The massive growth of unstructured or semi-structured data is amazing and has implications for data warehouse / business intelligence / data analytics architecture and database design. The way we capture, store, analyze, and distribute data is transforming. New "information taming" technologies such as deduplication, compression, and analysis tools are driving down the cost of creating, capturing, managing, and storing information to one-sixth the cost in 2011 in comparison to 2005.
So, like our physical universe, the digital universe is something to behold — 1.8 trillion gigabytes in 500 quadrillion "files" — and more than doubling every two years. That's nearly as many bits of information in the digital universe as stars in our physical universe.
What are the forces behind the explosive growth of the digital universe? The cost of creating, capturing, managing, and storing information down to one-sixth of what it was in 2005. Since 2005, the investment by enterprises in
the digital universe has increased 50% — to USD $4 trillion. That's money spent on hardware, software, services, and staff to create, manage, and store — and derive revenues from — digital data.
In an information society, information is money. The trick is to generate value by extracting the right information from data. Considering new data analytical tools and technologies, and new business / knowledge processes and organizational practices, we may be on the threshold of a major period of exploration of the digital universe. The convergence of technologies and data science now makes it possible not only to transform the way business is conducted and managed but also to alter the way we work and live.

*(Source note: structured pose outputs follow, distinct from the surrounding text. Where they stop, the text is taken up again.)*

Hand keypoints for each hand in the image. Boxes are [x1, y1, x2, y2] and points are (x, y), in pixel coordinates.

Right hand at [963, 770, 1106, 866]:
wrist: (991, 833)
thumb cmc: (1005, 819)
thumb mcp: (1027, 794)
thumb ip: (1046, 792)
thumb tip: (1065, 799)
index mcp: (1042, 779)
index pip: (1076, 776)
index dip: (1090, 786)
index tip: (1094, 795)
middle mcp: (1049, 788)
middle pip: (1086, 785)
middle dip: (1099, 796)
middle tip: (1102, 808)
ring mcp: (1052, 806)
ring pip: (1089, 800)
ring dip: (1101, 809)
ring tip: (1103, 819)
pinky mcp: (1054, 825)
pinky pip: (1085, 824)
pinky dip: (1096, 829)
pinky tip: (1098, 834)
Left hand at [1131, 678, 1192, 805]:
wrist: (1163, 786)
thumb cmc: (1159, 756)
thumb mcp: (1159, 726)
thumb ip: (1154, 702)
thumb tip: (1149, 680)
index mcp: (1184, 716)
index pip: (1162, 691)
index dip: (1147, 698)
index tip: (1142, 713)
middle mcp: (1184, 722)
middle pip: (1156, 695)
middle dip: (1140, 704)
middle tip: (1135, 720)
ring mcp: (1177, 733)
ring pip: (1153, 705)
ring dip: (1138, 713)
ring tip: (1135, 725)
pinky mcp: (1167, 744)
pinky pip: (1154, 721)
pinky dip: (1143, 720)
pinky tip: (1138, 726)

New capture, search, discovery, and analysis tools can help organizations gain insights from their unstructured data, which accounts for more than 90% of the digital universe. These tools can create data about data automatically, much like facial recognition routines that help tag Facebook photos.
Data about data, or metadata, is growing twice as fast as the digital universe as a whole. IDC defines "big data" as follows:
"Big data technologies describe a new generation of technologies and architectures, designed to economically extract value from very large volumes of a wide variety of data, by enabling high-velocity capture, discovery, and / or analysis."